Some people resolve their crisis by going fundamentalist. They shut their eyes to other religions, stop questioning and thinking, hold to their own religion unbendingly, and walk lock-step in the security of the company of their fellow believers. One Bible-believing woman I knew dealt with her divorce in just this way. For the well-being of her children, she had to get away from her husband. Bravely she did, but thinking that God operates on unbending rules, she lives with constant guilt, prays that God will forgive her, and, compelled by her religion to also point out other people's "sins," she consoles herself and softens her rebukes with "We are all sinners."

More thoughtful, more insightful people cannot go that route. Religion itself has taught them to be honest about the facts. Even in the name of God, they cannot just shut down their minds and package up their lives. They want to continue living, exploring, growing. They learned that God is good. Precisely because they are religious, they want a life about which they can rejoice, be thankful, give praise. So they suffer a spiritual crisis because most of the churches have not yet stepped into the twenty-first century.

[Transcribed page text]
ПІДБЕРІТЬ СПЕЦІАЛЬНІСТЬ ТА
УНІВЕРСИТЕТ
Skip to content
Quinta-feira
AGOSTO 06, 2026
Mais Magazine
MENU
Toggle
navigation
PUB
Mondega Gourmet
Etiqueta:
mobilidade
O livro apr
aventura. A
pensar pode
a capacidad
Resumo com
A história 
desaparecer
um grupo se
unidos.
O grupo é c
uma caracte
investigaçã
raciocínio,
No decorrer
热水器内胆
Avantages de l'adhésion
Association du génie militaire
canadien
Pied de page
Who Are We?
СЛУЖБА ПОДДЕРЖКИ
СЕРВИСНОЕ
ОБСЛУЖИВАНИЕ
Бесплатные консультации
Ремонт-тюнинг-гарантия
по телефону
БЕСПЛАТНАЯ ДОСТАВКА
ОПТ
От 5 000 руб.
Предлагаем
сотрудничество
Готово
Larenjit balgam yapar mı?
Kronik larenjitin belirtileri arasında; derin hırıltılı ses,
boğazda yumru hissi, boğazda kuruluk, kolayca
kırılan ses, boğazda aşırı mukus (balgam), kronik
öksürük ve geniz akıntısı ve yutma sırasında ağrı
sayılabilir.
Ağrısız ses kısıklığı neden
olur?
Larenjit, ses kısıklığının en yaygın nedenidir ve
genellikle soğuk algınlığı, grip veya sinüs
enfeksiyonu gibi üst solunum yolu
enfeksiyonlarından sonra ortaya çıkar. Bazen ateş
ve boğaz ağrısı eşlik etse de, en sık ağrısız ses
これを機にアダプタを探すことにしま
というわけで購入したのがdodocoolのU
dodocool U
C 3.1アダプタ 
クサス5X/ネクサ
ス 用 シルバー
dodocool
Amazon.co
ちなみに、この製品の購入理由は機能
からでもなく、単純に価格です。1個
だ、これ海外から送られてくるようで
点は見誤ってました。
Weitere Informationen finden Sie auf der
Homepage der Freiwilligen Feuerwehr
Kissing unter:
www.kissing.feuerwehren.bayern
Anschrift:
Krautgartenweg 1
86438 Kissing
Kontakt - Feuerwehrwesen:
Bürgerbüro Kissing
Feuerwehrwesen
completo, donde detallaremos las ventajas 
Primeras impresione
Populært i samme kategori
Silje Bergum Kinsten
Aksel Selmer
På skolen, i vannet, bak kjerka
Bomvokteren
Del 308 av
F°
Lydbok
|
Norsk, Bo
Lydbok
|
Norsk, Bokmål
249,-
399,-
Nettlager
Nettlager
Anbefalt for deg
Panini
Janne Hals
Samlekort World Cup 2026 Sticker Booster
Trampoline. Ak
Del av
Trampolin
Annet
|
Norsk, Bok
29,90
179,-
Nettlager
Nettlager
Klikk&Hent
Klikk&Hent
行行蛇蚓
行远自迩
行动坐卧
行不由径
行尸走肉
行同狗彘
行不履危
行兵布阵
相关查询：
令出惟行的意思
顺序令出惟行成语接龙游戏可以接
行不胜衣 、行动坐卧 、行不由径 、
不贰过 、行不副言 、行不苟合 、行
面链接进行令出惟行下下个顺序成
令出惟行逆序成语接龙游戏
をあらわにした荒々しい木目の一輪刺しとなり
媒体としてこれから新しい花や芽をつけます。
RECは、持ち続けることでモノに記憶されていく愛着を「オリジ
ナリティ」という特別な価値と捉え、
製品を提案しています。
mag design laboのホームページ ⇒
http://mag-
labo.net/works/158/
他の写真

WRITTEN TASK: Proceed with the passage on spiritual crisis, picking up right after its final sentence. These records have no connection to the passage on spiritual crisis.

ANSWER TO THIS TASK:
This book is written for that dear divorced friend of mine and for so many other good-willed people who have outgrown their religion. In these chapters I have applied my own experience and my broad education to the meaning of Christian belief in the contemporary world. This book addresses the questions that arise in the minds of deeply spiritual people who can no longer find nourishment in that “old time religion.”